Zucchini Fries - 2 Pts. Ww
If you like crispy, battered zucchini, this is the lowfat alternative for you!! I could not believe it, but they came out crispy!! The egg whites are the secret. The recipe below is straight off the WW website. The flour definitely needs MORE seasoning though - garlic? Cayenne? Salt after they're out of the oven? I will be perfecting this for our family's tastes, but these zukes are going into our regular rotation!! Like I said, if you are looking for a lowfat batter alternative that's is NOT like the "corn flake baked" variety....this is for you!
- Ready In:
- olive oil flavored cooking spray, 4 sprays
- 1 teaspoon italian seasoning
- 1 1⁄2 tablespoons all-purpose flour
- 3⁄4 teaspoon table salt
- 3⁄4 cup panko breadcrumbs
- 2 medium zucchini, cut in quarters lengthwise and then each quarter halved
- 2 large egg whites, whipped until frothy (almost soft peaks)

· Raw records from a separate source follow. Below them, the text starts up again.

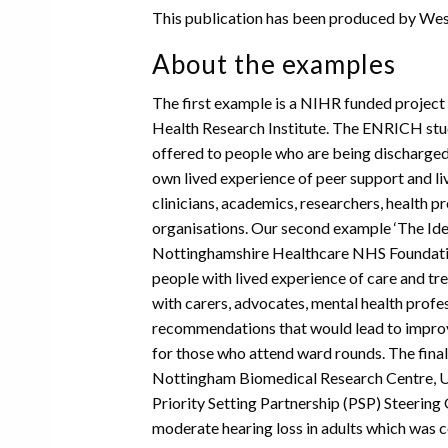
This publication has been produced by Wess
About the examples
The first example is a NIHR funded project
Health Research Institute. The ENRICH stud
offered to people who are being discharged 
own lived experience of peer support and l
clinicians, academics, researchers, health p
organisations. Our second example ‘The Ide
Nottinghamshire Healthcare NHS Foundatio
people with lived experience of care and tr
with carers, advocates, mental health prof
recommendations that would lead to impro
for those who attend ward rounds. The fina
Nottingham Biomedical Research Centre, Un
Priority Setting Partnership (PSP) Steerin
moderate hearing loss in adults which was co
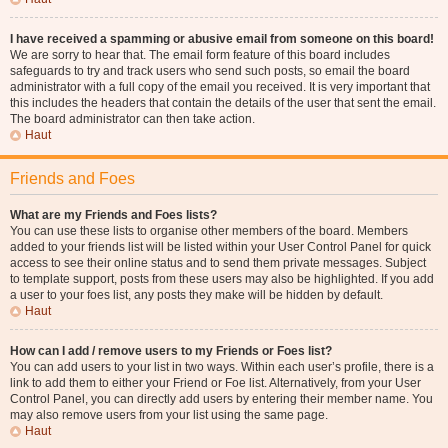
I have received a spamming or abusive email from someone on this board!
We are sorry to hear that. The email form feature of this board includes
safeguards to try and track users who send such posts, so email the board
administrator with a full copy of the email you received. It is very important that
this includes the headers that contain the details of the user that sent the email.
The board administrator can then take action.
Haut
Friends and Foes
What are my Friends and Foes lists?
You can use these lists to organise other members of the board. Members
added to your friends list will be listed within your User Control Panel for quick
access to see their online status and to send them private messages. Subject
to template support, posts from these users may also be highlighted. If you add
a user to your foes list, any posts they make will be hidden by default.
Haut
How can I add / remove users to my Friends or Foes list?
You can add users to your list in two ways. Within each user’s profile, there is a
link to add them to either your Friend or Foe list. Alternatively, from your User
Control Panel, you can directly add users by entering their member name. You
may also remove users from your list using the same page.
Haut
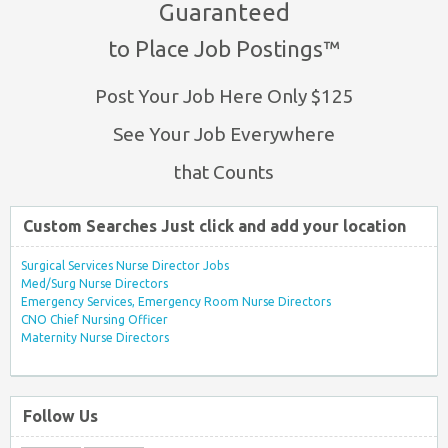
Guaranteed
to Place Job Postings™
Post Your Job Here Only $125
See Your Job Everywhere
that Counts
Custom Searches Just click and add your location
Surgical Services Nurse Director Jobs
Med/Surg Nurse Directors
Emergency Services, Emergency Room Nurse Directors
CNO Chief Nursing Officer
Maternity Nurse Directors
Follow Us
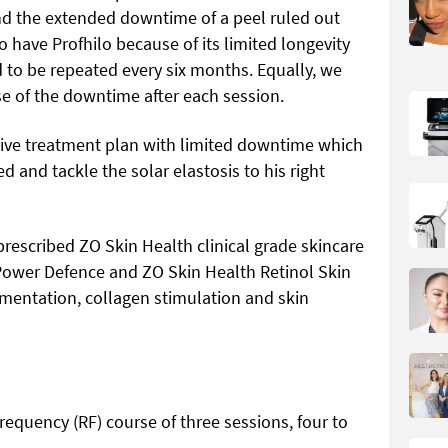
and the extended downtime of a peel ruled out
o have Profhilo because of its limited longevity
to be repeated every six months. Equally, we
e of the downtime after each session.
ative treatment plan with limited downtime which
 and tackle the solar elastosis to his right
I prescribed ZO Skin Health clinical grade skincare
 Power Defence and ZO Skin Health Retinol Skin
gmentation, collagen stimulation and skin
requency (RF) course of three sessions, four to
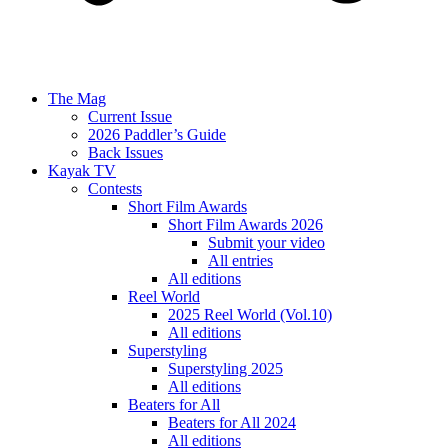
The Mag
Current Issue
2026 Paddler’s Guide
Back Issues
Kayak TV
Contests
Short Film Awards
Short Film Awards 2026
Submit your video
All entries
All editions
Reel World
2025 Reel World (Vol.10)
All editions
Superstyling
Superstyling 2025
All editions
Beaters for All
Beaters for All 2024
All editions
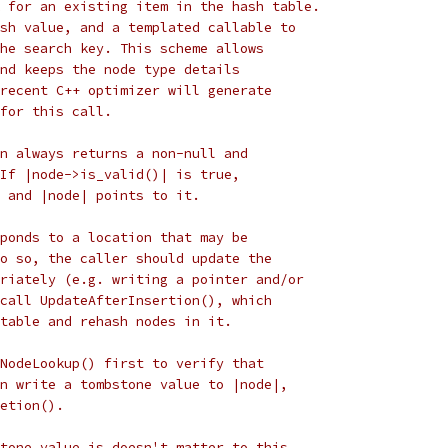
 for an existing item in the hash table.
sh value, and a templated callable to
he search key. This scheme allows
nd keeps the node type details
recent C++ optimizer will generate
for this call.
n always returns a non-null and
If |node->is_valid()| is true,
 and |node| points to it.
ponds to a location that may be
o so, the caller should update the
riately (e.g. writing a pointer and/or
call UpdateAfterInsertion(), which
table and rehash nodes in it.
NodeLookup() first to verify that
n write a tombstone value to |node|,
etion().
tone value is doesn't matter to this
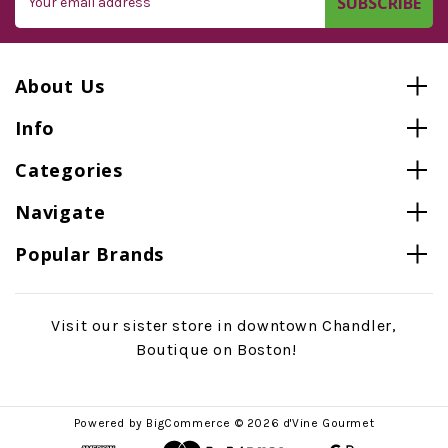
Address
About Us
Info
Categories
Navigate
Popular Brands
Visit our sister store in downtown Chandler,
Boutique on Boston!
Powered by
BigCommerce
© 2026 d'Vine Gourmet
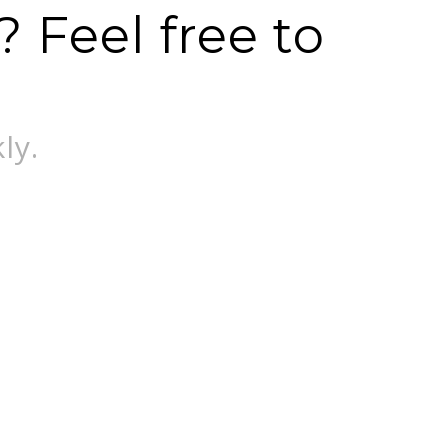
 Feel free to
ly.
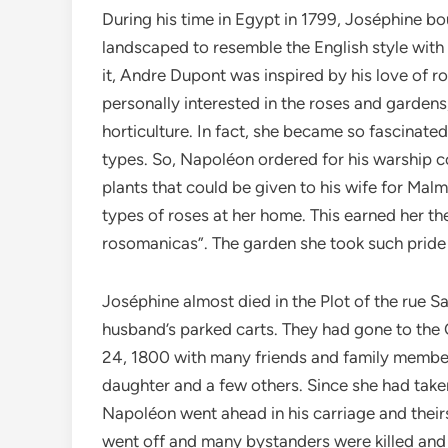
During his time in Egypt in 1799, Joséphine b
landscaped to resemble the English style with
it, Andre Dupont was inspired by his love of 
personally interested in the roses and garden
horticulture. In fact, she became so fascinated
types. So, Napoléon ordered for his warship c
plants that could be given to his wife for Mal
types of roses at her home. This earned her 
rosomanicas”. The garden she took such pride 
Joséphine almost died in the Plot of the rue 
husband’s parked carts. They had gone to the
24, 1800 with many friends and family member
daughter and a few others. Since she had taken
Napoléon went ahead in his carriage and thei
went off and many bystanders were killed and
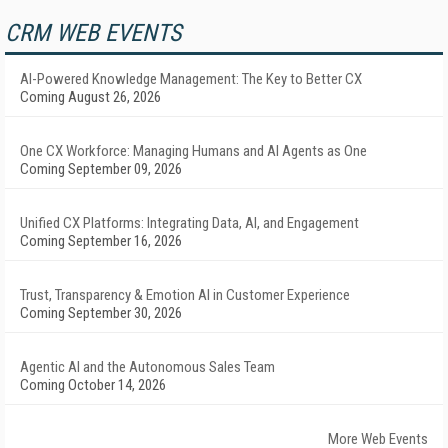
CRM WEB EVENTS
AI-Powered Knowledge Management: The Key to Better CX
Coming August 26, 2026
One CX Workforce: Managing Humans and AI Agents as One
Coming September 09, 2026
Unified CX Platforms: Integrating Data, AI, and Engagement
Coming September 16, 2026
Trust, Transparency & Emotion AI in Customer Experience
Coming September 30, 2026
Agentic AI and the Autonomous Sales Team
Coming October 14, 2026
More Web Events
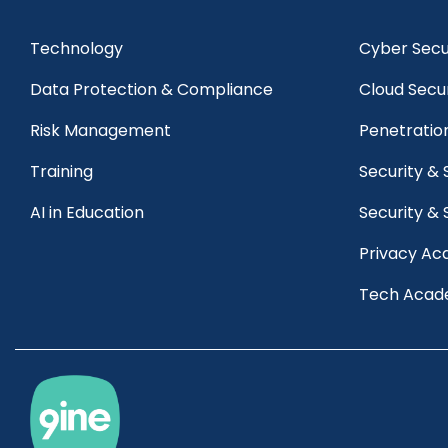
Technology
Cyber Secur
Data Protection & Compliance
Cloud Secu
Risk Management 
Penetratio
Training
Security &
AI in Education
Security & 
Privacy A
Tech Aca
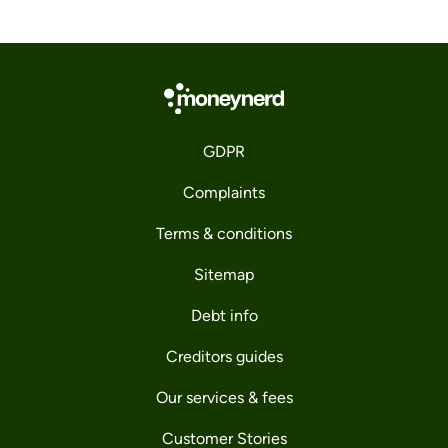
GDPR
Complaints
Terms & conditions
Sitemap
Debt info
Creditors guides
Our services & fees
Customer Stories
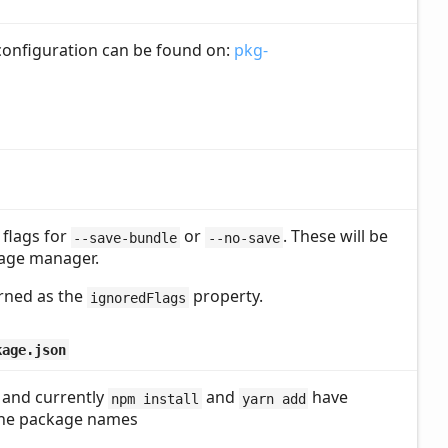
 configuration can be found on:
pkg-
 flags for
or
. These will be
--save-bundle
--no-save
age manager.
urned as the
property.
ignoredFlags
kage.json
 and currently
and
have
npm install
yarn add
 the package names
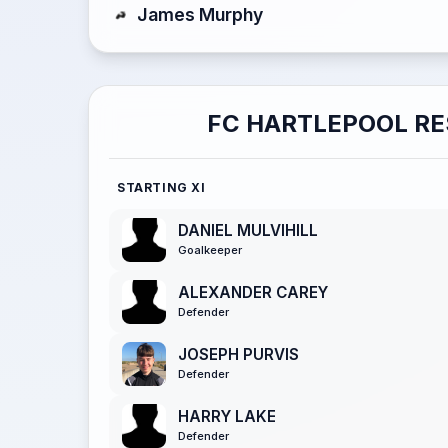
James Murphy
FC HARTLEPOOL R
STARTING XI
DANIEL MULVIHILL
Goalkeeper
ALEXANDER CAREY
Defender
JOSEPH PURVIS
Defender
HARRY LAKE
Defender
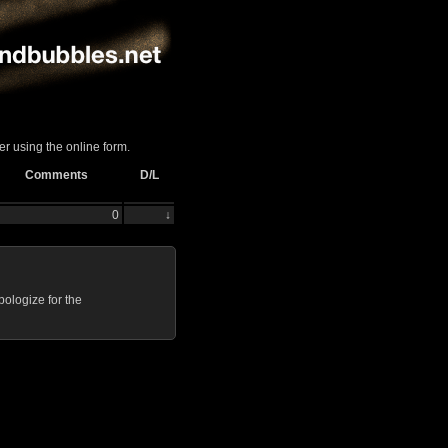
er using the online form.
Comments
D/L
0
↓
ologize for the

- Preheat oven to 500ºF. Coat a baking sheet with cooking spray. In a small bowl, mix together Italian seasoning, flour and salt. Place bread crumbs in another small bowl.
- Dredge a zucchini fry in flour mixture and then dip into egg whites; dredge in bread crumbs. Place coated zucchini on prepared baking sheet and repeat with remaining ingredients; liberally coat with cooking spray.
- Roast, turning once, until desired crispness, about 10 minutes.
- Serving size: about 8 fries.
- Use this technique with any summer squash or even eggplant. Works great with thick-cut onion rings or even green tomatoes.